Within the records, say how many lines include the word "camera"; the answer should be the number and no more.
§
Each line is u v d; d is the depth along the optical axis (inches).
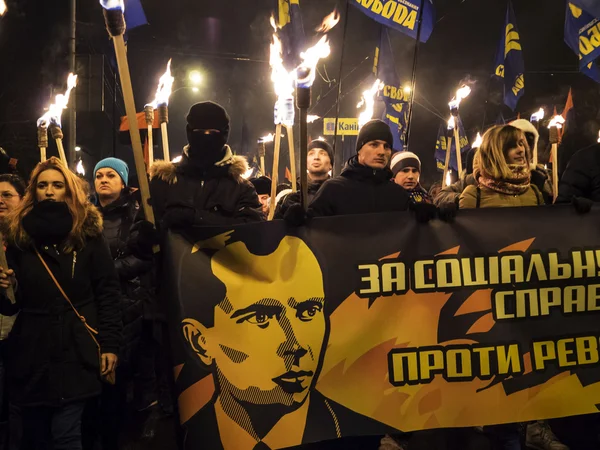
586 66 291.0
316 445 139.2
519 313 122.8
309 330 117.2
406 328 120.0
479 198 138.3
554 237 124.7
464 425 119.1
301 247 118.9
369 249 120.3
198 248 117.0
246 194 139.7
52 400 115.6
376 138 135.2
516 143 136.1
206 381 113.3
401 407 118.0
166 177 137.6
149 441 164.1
§
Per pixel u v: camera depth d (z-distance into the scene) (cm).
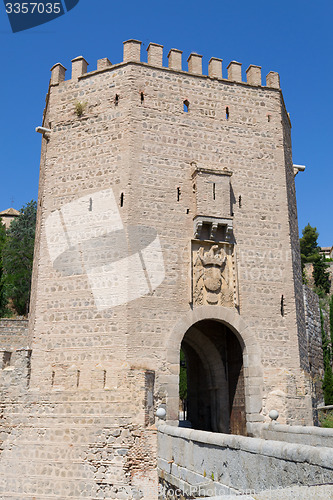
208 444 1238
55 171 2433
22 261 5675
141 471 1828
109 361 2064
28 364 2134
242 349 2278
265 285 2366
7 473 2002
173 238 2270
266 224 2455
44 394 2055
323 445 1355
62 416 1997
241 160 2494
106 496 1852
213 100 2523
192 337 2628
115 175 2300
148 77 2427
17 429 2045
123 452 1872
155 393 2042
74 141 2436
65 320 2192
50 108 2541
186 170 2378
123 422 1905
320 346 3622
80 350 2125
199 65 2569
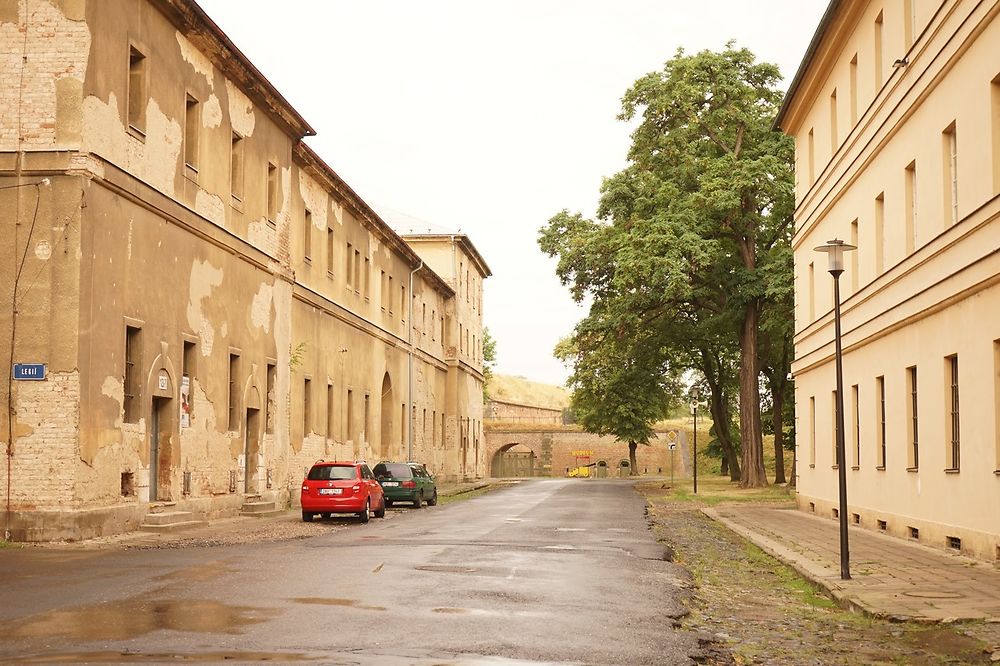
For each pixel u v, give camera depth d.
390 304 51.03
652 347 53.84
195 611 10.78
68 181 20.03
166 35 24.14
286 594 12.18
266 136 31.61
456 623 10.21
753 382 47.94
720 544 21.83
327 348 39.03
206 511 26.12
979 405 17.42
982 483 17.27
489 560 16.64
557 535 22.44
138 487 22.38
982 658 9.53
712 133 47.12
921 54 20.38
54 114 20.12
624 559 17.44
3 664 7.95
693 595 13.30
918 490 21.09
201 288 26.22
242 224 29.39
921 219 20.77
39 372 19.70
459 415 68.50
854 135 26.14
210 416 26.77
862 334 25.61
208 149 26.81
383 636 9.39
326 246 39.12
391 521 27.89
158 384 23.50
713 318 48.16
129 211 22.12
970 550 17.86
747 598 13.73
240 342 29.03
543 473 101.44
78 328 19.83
§
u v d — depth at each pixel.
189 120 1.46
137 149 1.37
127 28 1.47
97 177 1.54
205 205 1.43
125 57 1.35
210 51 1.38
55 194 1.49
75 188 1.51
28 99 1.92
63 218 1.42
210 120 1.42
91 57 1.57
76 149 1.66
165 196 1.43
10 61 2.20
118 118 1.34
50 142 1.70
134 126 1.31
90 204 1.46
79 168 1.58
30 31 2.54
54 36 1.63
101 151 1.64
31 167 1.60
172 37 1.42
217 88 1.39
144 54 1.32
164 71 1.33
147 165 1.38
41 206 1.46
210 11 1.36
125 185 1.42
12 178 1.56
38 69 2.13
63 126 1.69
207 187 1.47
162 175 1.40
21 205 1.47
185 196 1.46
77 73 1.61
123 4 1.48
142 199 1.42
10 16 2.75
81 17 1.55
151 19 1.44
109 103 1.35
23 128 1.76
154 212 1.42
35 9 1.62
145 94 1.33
§
Task result :: 2